Gotham‘s live-plus-seven ratings, which take DVR numbers into account, give it the largest post-three-day ratings boost of any drama ever.

People sure love their Batman! I dropped out after the third episode, but is The Beat readership still enjoying it? Does another year of the series seem like a good prospect?

 

 

9 COMMENTS

  1. You dropped out at the same time I did. It could have been so much more subtle and I hate the prequel part. Could have been awesome but instead it’s too much Adam West and not enough Nolan. Can’t believe people actually like this show.

  2. I think the problem is that it doesn’t know if it’s a prequel to Adam West’s, Michael Keaton’s, or Christian Bale’s Batman … and I have a difficult time knowing whether it’s trying to be funny or serious (e.g. the caricature that is Gordon’s new boss in the latest episode). For that matter, it isn’t sure if it’s supposed to be winking at the audience at every possible bit of “foreshadowing”, or trying to tell its own story.

  3. No surprise here , the show is very popular with its target audience. I bartend at a sports bar, and Gotham splits the TV’s with MNF. One of the few regular TV programs that our customer base wants to watch besides sports.

  4. We didn’t take to it.

    For us, it’s got the same problem as Constantine – it’s not ABOUT something. Ok, there’s the good’uns and the bad’uns, and there’s “I’ll get you next time, Gordon!”, but there’s no deeper meaning. We gave up Constantine after ep 4, with yet another Monster of the Week.

    We saw the first episode of Agent Carter, and *bam* immediately it’s about the factory girls being fired because the men were coming back from the War – ‘Rosie the Riveter’ was sent back to the kitchen. Peggy Carter operates in a world that is bigger than herself, while the world of Gotham is a construct, designed around its characters.

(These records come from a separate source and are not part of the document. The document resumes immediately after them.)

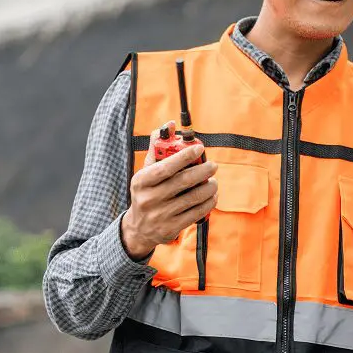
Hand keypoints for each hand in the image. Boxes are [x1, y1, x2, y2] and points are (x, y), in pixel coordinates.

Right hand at [121, 123, 218, 259]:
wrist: (139, 228)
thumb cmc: (147, 191)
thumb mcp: (146, 171)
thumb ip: (158, 147)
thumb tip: (171, 124)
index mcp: (141, 181)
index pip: (165, 167)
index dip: (184, 156)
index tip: (199, 148)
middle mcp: (149, 198)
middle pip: (183, 181)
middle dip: (203, 171)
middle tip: (213, 165)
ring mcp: (160, 215)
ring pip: (193, 197)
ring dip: (209, 187)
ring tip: (213, 181)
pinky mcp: (171, 228)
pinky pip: (197, 212)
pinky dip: (209, 202)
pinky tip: (212, 196)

  5. Constantine too, originally written in the Thatcher era, with a cheated, despondent working class background.
    You have an episode set in the mines here ,but its villain was purely of the cigar-chomping variety. It was something straight from the ’80s or ’90s. The mines closing, unions… I think there’d be a much stronger show if Constantine was moving through the Rust Belt (Detroit, anyone?), where evil festers on the urban rot, misery, despair, poverty, greed.
    Then you have a series which is relevant, where there are higher, and real, stakes.

  6. I’ve watched every episode with increasing horror — and now I feel like I’ve contributed to this problem: a second season. It’s the greatest missed opportunity on television right now. I know WB must be happy with the ratings, but damn this is 1997-Schumacher-level trash.

  7. Some of the cast shine (Robin Lord Taylor, Sean Pertwee, Donal Logue), but stuff like Nygma, Szasz, Montoya and Dent being around as adults while Bruce Wayne is a kid still rubs me the wrong way. A second season is inevitable (and, yes , I contributed to that as well) but I don’t see they going ten seasons like Smallville.

  8. I tried watching the Arkham Asylum episode but apparently all of the weird prisoners don’t come into existence until Batman does, so it was just a standard prison with one of the prisoners masquerading as a nurse. And then boredom set in. . .

  9. This is pulse-pounding, edge-of-your-couch entertainment. Will Bruce Wayne become Batman? Will Harvey Dent like the number 2? Will Gordon grow a stache? I can see why this is such a hit.